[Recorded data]
______

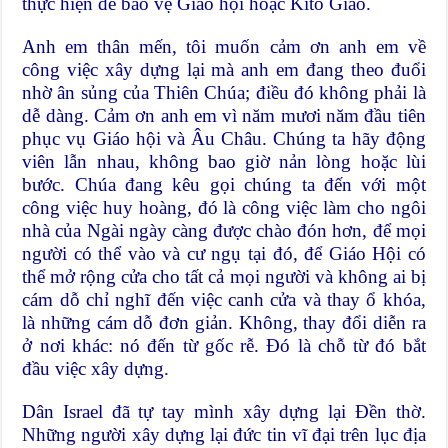
thực hiện để bảo vệ Giáo hội hoặc Kitô Giáo.
Anh em thân mến, tôi muốn cảm ơn anh em về
công việc xây dựng lại mà anh em đang theo đuổi
nhờ ân sủng của Thiên Chúa; điều đó không phải là
dễ dàng. Cảm ơn anh em vì năm mươi năm đầu tiên
phục vụ Giáo hội và Âu Châu. Chúng ta hãy động
viên lẫn nhau, không bao giờ nản lòng hoặc lùi
bước. Chúa đang kêu gọi chúng ta đến với một
công việc huy hoàng, đó là công việc làm cho ngôi
nhà của Ngài ngày càng được chào đón hơn, để mọi
người có thể vào và cư ngụ tại đó, để Giáo Hội có
thể mở rộng cửa cho tất cả mọi người và không ai bị
cám dỗ chỉ nghĩ đến việc canh cửa và thay ổ khóa,
là những cám dỗ đơn giản. Không, thay đổi diễn ra
ở nơi khác: nó đến từ gốc rễ. Đó là chỗ từ đó bắt
đầu việc xây dựng.
Dân Israel đã tự tay mình xây dựng lại Đền thờ.
Những người xây dựng lại đức tin vĩ đại trên lục địa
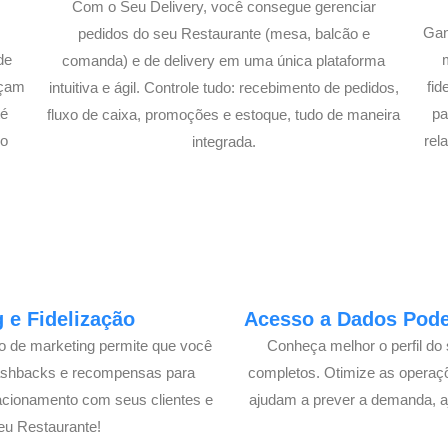
Com o Seu Delivery, você consegue gerenciar
Gan
pedidos do seu Restaurante (mesa, balcão e
de
comanda) e de delivery em uma única plataforma
açam
fi
intuitiva e ágil. Controle tudo: recebimento de pedidos,
té
pa
fluxo de caixa, promoções e estoque, tudo de maneira
lo
rel
integrada.
 e Fidelização
Acesso a Dados Poder
lo de marketing permite que você
Conheça melhor o perfil do 
cashbacks e recompensas para
completos. Otimize as operaç
acionamento com seus clientes e
ajudam a prever a demanda, a
eu Restaurante!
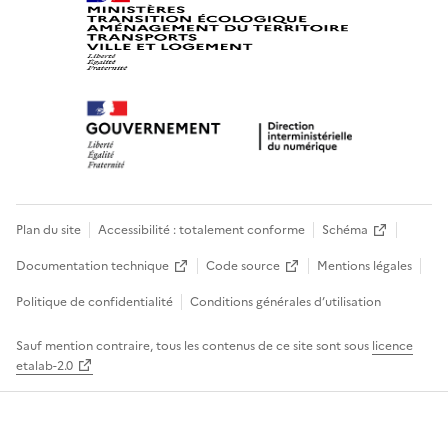
Plan du site
Accessibilité : totalement conforme
Schéma
Documentation technique
Code source
Mentions légales
Politique de confidentialité
Conditions générales d’utilisation
Sauf mention contraire, tous les contenus de ce site sont sous
licence
etalab-2.0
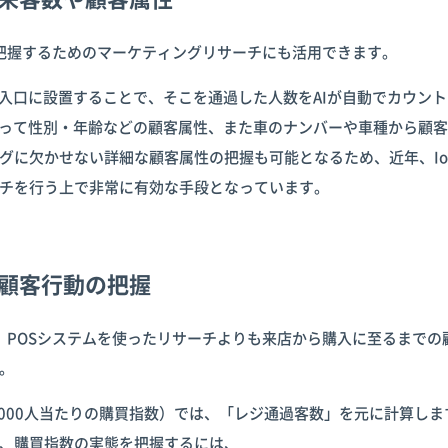
を把握するためのマーケティングリサーチにも活用できます。
を入口に設置することで、そこを通過した人数をAIが自動でカウン
使って性別・年齢などの顧客属性、また車のナンバーや車種から顧
グに欠かせない詳細な顧客属性の把握も可能となるため、近年、Io
チを行う上で非常に有効な手段となっています。
：顧客行動の把握
、POSシステムを使ったリサーチよりも来店から購入に至るまでの
。
,000人当たりの購買指数）では、「レジ通過客数」を元に計算しま
、購買指数の実態を把握するには、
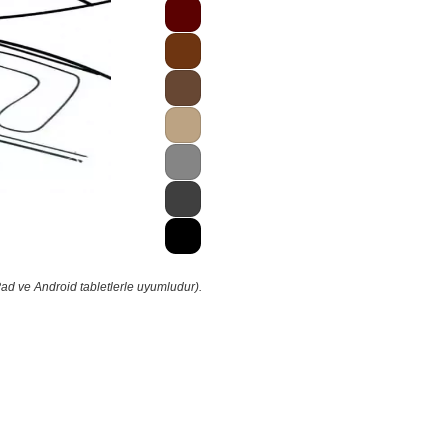
Pad ve Android tabletlerle uyumludur).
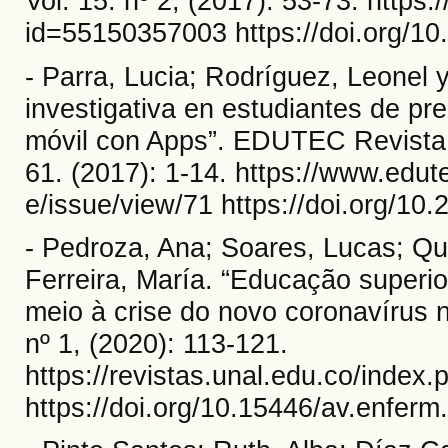
Vol. 15. nº 2, (2017): 53-73. https:
id=55150357003 https://doi.org/10
- Parra, Lucia; Rodríguez, Leonel
investigativa en estudiantes de p
móvil con Apps”. EDUTEC Revista e
61. (2017): 1-14. https://www.edut
e/issue/view/71 https://doi.org/10
- Pedroza, Ana; Soares, Lucas; Qu
Ferreira, María. “Educação superi
meio à crise do novo coronavírus n
nº 1, (2020): 113-121.
https://revistas.unal.edu.co/index
https://doi.org/10.15446/av.enfer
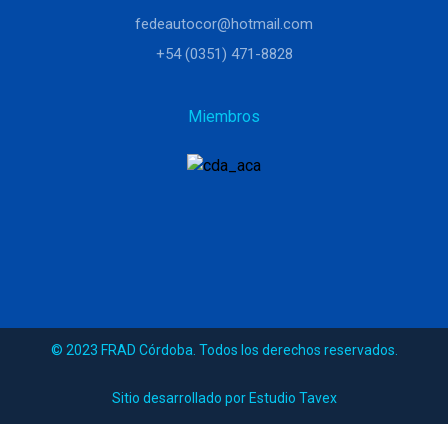
fedeautocor@hotmail.com
+54 (0351) 471-8828
Miembros
© 2023 FRAD Córdoba. Todos los derechos reservados.
Sitio desarrollado por Estudio Tavex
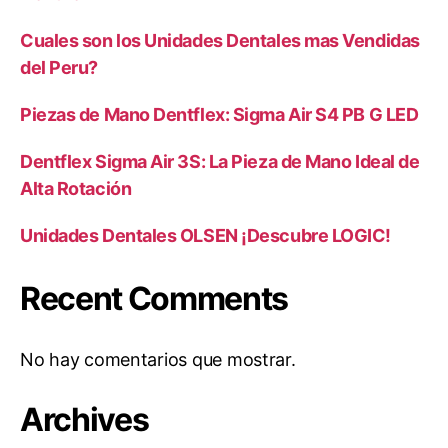
Cuales son los Unidades Dentales mas Vendidas
del Peru?
Piezas de Mano Dentflex: Sigma Air S4 PB G LED
Dentflex Sigma Air 3S: La Pieza de Mano Ideal de
Alta Rotación
Unidades Dentales OLSEN ¡Descubre LOGIC!
Recent Comments
No hay comentarios que mostrar.
Archives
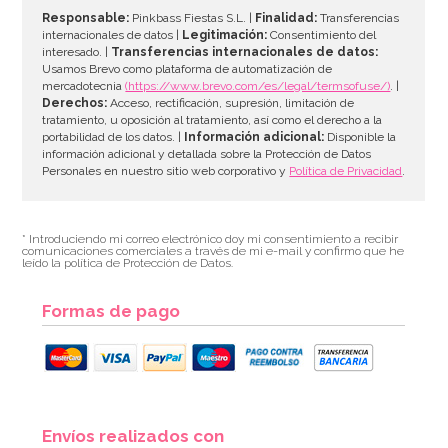
Responsable:
Pinkbass Fiestas S.L. |
Finalidad:
Transferencias
internacionales de datos |
Legitimación:
Consentimiento del
interesado. |
Transferencias internacionales de datos:
AÑADIR
Usamos Brevo como plataforma de automatización de
mercadotecnia
(https://www.brevo.com/es/legal/termsofuse/)
. |
Derechos:
Acceso, rectificación, supresión, limitación de
tratamiento, u oposición al tratamiento, así como el derecho a la
portabilidad de los datos. |
Información adicional:
Disponible la
información adicional y detallada sobre la Protección de Datos
Personales en nuestro sitio web corporativo y
Política de Privacidad
.
* Introduciendo mi correo electrónico doy mi consentimiento a recibir
comunicaciones comerciales a través de mi e-mail y confirmo que he
leído la política de Protección de Datos.
Formas de pago
Envíos realizados con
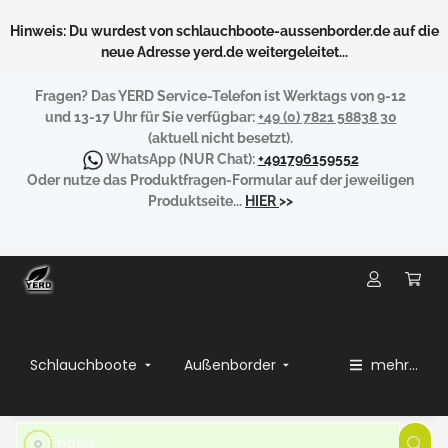
Hinweis: Du wurdest von schlauchboote-aussenborder.de auf die
neue Adresse yerd.de weitergeleitet...
Fragen?
Das YERD Service-Telefon ist Werktags von 9-12
und 13-17 Uhr für Sie verfügbar:
+49 (0) 7821 58838 30
(aktuell nicht besetzt).
WhatsApp
(NUR Chat):
+491796159552
Oder nutze das Produktfragen-Formular auf der jeweiligen
Produktseite...
HIER
>>
Schlauchboote
Außenborder
mehr...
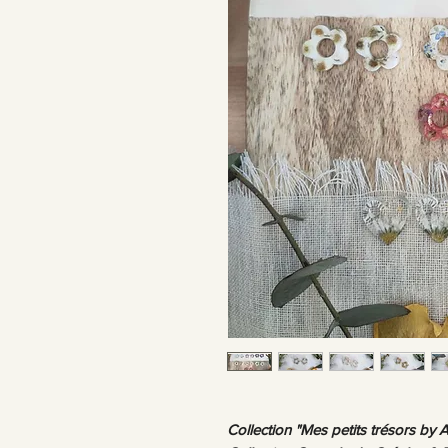
Collection "Mes petits trésors by A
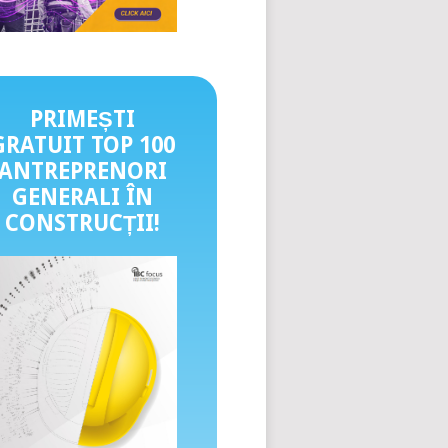
PRIMEȘTI
GRATUIT TOP 100
ANTREPRENORI
GENERALI ÎN
CONSTRUCȚII
!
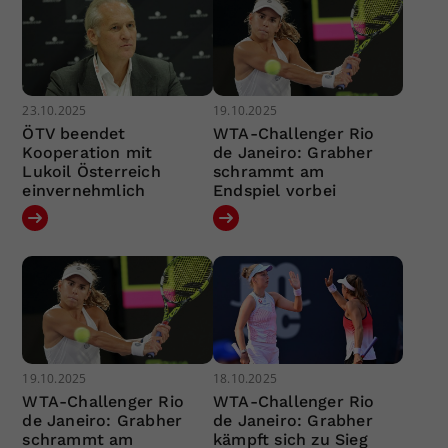
23.10.2025
19.10.2025
ÖTV beendet
WTA-Challenger Rio
Kooperation mit
de Janeiro: Grabher
Lukoil Österreich
schrammt am
einvernehmlich
Endspiel vorbei
19.10.2025
18.10.2025
WTA-Challenger Rio
WTA-Challenger Rio
de Janeiro: Grabher
de Janeiro: Grabher
schrammt am
kämpft sich zu Sieg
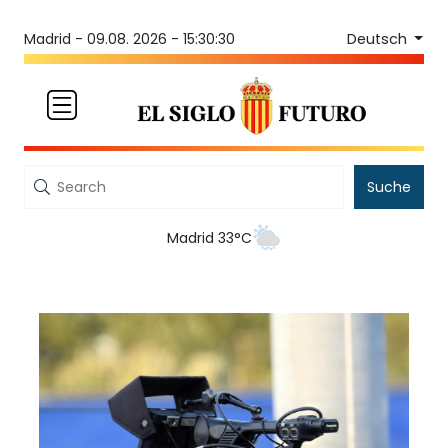
Deutsch
Madrid -
09.08. 2026 - 15:30:30
Suche
Madrid 33°C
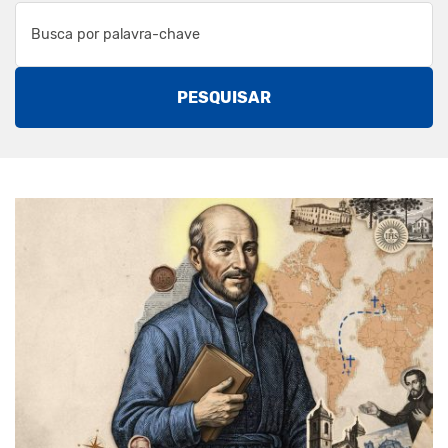
PESQUISAR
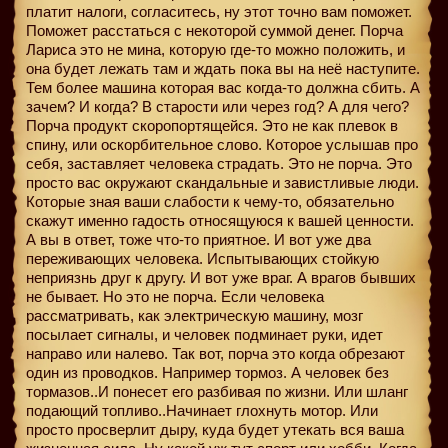
платит налоги, согласитесь, ну этот точно вам поможет.
Поможет расстаться с некоторой суммой денег. Порча
Лариса это не мина, которую где-то можно положить, и
она будет лежать там и ждать пока вы на неё наступите.
Тем более машина которая вас когда-то должна сбить. А
зачем? И когда? В старости или через год? А для чего?
Порча продукт скоропортящейся. Это не как плевок в
спину, или оскорбительное слово. Которое услышав про
себя, заставляет человека страдать. Это не порча. Это
просто вас окружают скандальные и завистливые люди.
Которые зная ваши слабости к чему-то, обязательно
скажут именно гадость относящуюся к вашей ценности.
А вы в ответ, тоже что-то приятное. И вот уже два
переживающих человека. Испытывающих стойкую
неприязнь друг к другу. И вот уже враг. А врагов бывших
не бывает. Но это не порча. Если человека
рассматривать, как электрическую машину, мозг
посылает сигналы, и человек подминает руки, идет
направо или налево. Так вот, порча это когда обрезают
один из проводков. Например тормоз. А человек без
тормазов..И понесет его разбивая по жизни. Или шланг
подающий топливо..Начинает глохнуть мотор. Или
просто просверлит дыру, куда будет утекать вся ваша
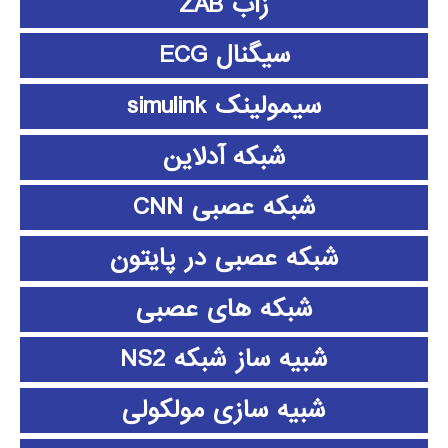
زاب ZAB
سیگنال ECG
سیمولینک simulink
شبکه آدلاین
شبکه عصبی CNN
شبکه عصبی در پایتون
شبکه های عصبی
شبیه ساز شبکه NS2
شبیه سازی مولکولی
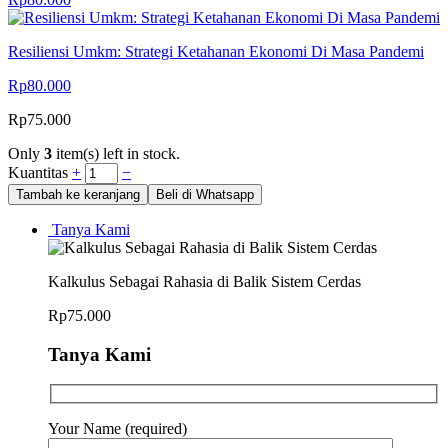
Resiliensi Umkm: Strategi Ketahanan Ekonomi Di Masa Pandemi
Rp
80.000
Rp
75.000
Only
3
item(s) left in stock.
Kuantitas
+
−
Tambah ke keranjang
Beli di Whatsapp
Tanya Kami
Kalkulus Sebagai Rahasia di Balik Sistem Cerdas
Rp
75.000
Tanya Kami
Your Name (required)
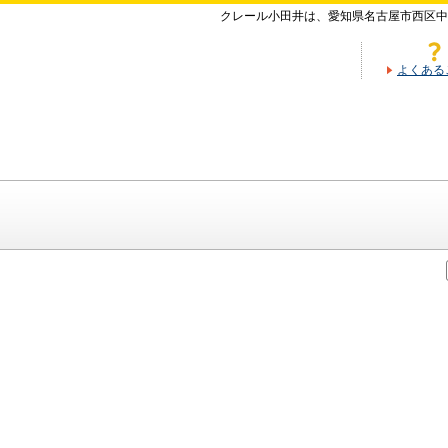
クレール小田井は、愛知県名古屋市西区中
よくある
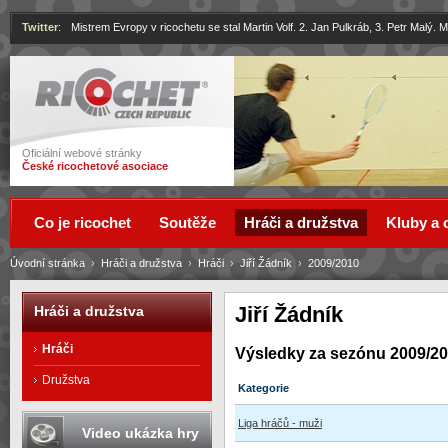
Twitter
:
Mistrem Evropy v ricochetu se stal Martin Volf. 2. Jan Pulkráb, 3. Petr Malý.
Ricochet
Oficiální webové stránky
České ricochetové asociace
Co je ricochet
Soutěže
Hráči a družstva
Kluby a 
Úvodní stránka
›
Hráči a družstva
›
Hráči
›
Jiří Žádník
›
2009/2010
Jiří Žádník
Hráči a družstva
Hráči
Výsledky za sezónu 2009/2
Družstva
Kategorie
Liga hráčů - muži
Video ukázka hry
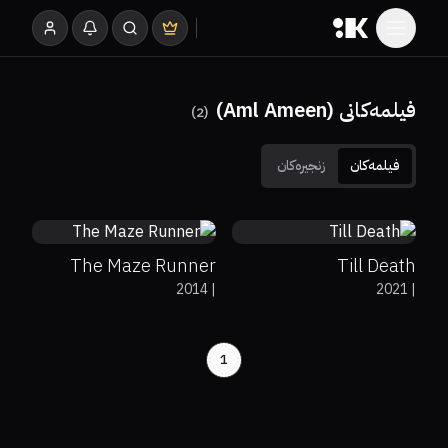
فیلمەکانی (Aml Ameen)
)
2
(
فیلمەکان
زنجیرەکان
57%
65%
6.8
66%
89%
5.8
The Maze Runner
Till Death
2014
|
2021
|
1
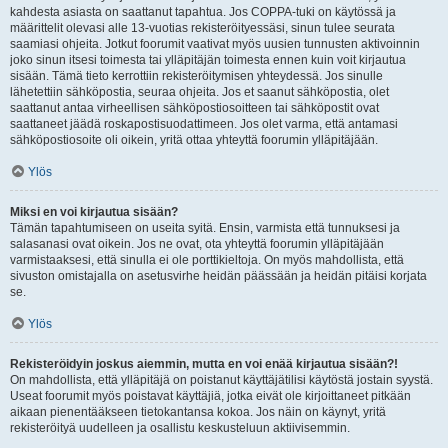
kahdesta asiasta on saattanut tapahtua. Jos COPPA-tuki on käytössä ja
määrittelit olevasi alle 13-vuotias rekisteröityessäsi, sinun tulee seurata
saamiasi ohjeita. Jotkut foorumit vaativat myös uusien tunnusten aktivoinnin
joko sinun itsesi toimesta tai ylläpitäjän toimesta ennen kuin voit kirjautua
sisään. Tämä tieto kerrottiin rekisteröitymisen yhteydessä. Jos sinulle
lähetettiin sähköpostia, seuraa ohjeita. Jos et saanut sähköpostia, olet
saattanut antaa virheellisen sähköpostiosoitteen tai sähköpostit ovat
saattaneet jäädä roskapostisuodattimeen. Jos olet varma, että antamasi
sähköpostiosoite oli oikein, yritä ottaa yhteyttä foorumin ylläpitäjään.
Ylös
Miksi en voi kirjautua sisään?
Tämän tapahtumiseen on useita syitä. Ensin, varmista että tunnuksesi ja
salasanasi ovat oikein. Jos ne ovat, ota yhteyttä foorumin ylläpitäjään
varmistaaksesi, että sinulla ei ole porttikieltoja. On myös mahdollista, että
sivuston omistajalla on asetusvirhe heidän päässään ja heidän pitäisi korjata
se.
Ylös
Rekisteröidyin joskus aiemmin, mutta en voi enää kirjautua sisään?!
On mahdollista, että ylläpitäjä on poistanut käyttäjätilisi käytöstä jostain syystä.
Useat foorumit myös poistavat käyttäjiä, jotka eivät ole kirjoittaneet pitkään
aikaan pienentääkseen tietokantansa kokoa. Jos näin on käynyt, yritä
rekisteröityä uudelleen ja osallistu keskusteluun aktiivisemmin.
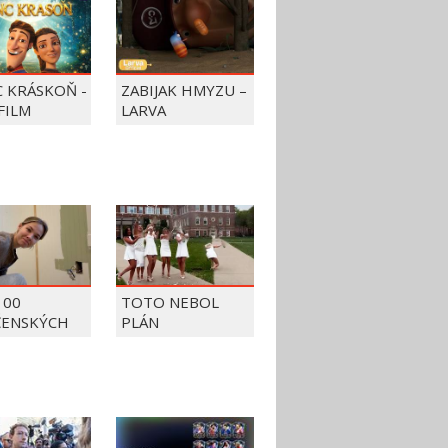
C KRÁSKOŇ -
ZABIJAK HMYZU –
FILM
LARVA
100
TOTO NEBOL
ČENSKÝCH
PLÁN
OV Z ROKU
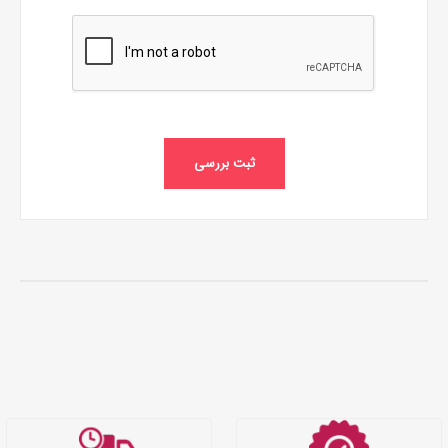
ثبت بررسی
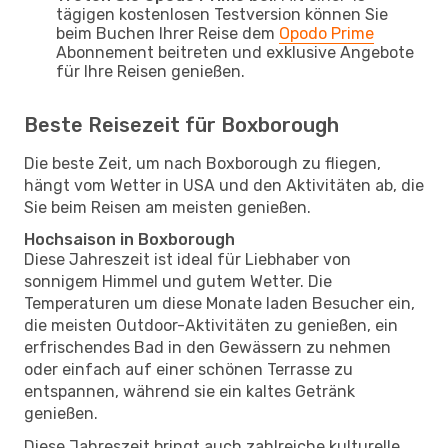
tägigen kostenlosen Testversion können Sie
beim Buchen Ihrer Reise dem
Opodo Prime
Abonnement beitreten und exklusive Angebote
für Ihre Reisen genießen.
Beste Reisezeit für Boxborough
Die beste Zeit, um nach Boxborough zu fliegen,
hängt vom Wetter in USA und den Aktivitäten ab, die
Sie beim Reisen am meisten genießen.
Hochsaison in Boxborough
Diese Jahreszeit ist ideal für Liebhaber von
sonnigem Himmel und gutem Wetter. Die
Temperaturen um diese Monate laden Besucher ein,
die meisten Outdoor-Aktivitäten zu genießen, ein
erfrischendes Bad in den Gewässern zu nehmen
oder einfach auf einer schönen Terrasse zu
entspannen, während sie ein kaltes Getränk
genießen.
Diese Jahreszeit bringt auch zahlreiche kulturelle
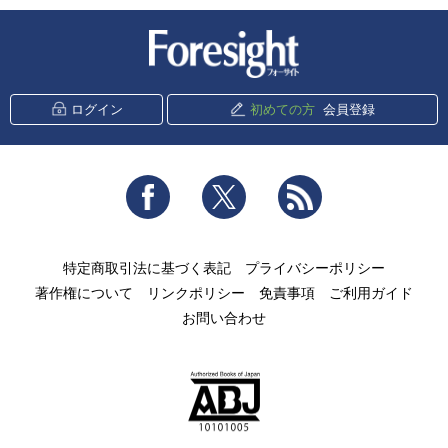
新潮社 Foresight
ログイン
初めての方
会員登録
Facebook
Twitter
RSS
特定商取引法に基づく表記
プライバシーポリシー
著作権について
リンクポリシー
免責事項
ご利用ガイド
お問い合わせ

______

__Your instructions__. Pull out all lines containing the word "internacionales" from the entries above.

__Solution to the problem__.
internacionales de datos |
Transferencias internacionales de datos:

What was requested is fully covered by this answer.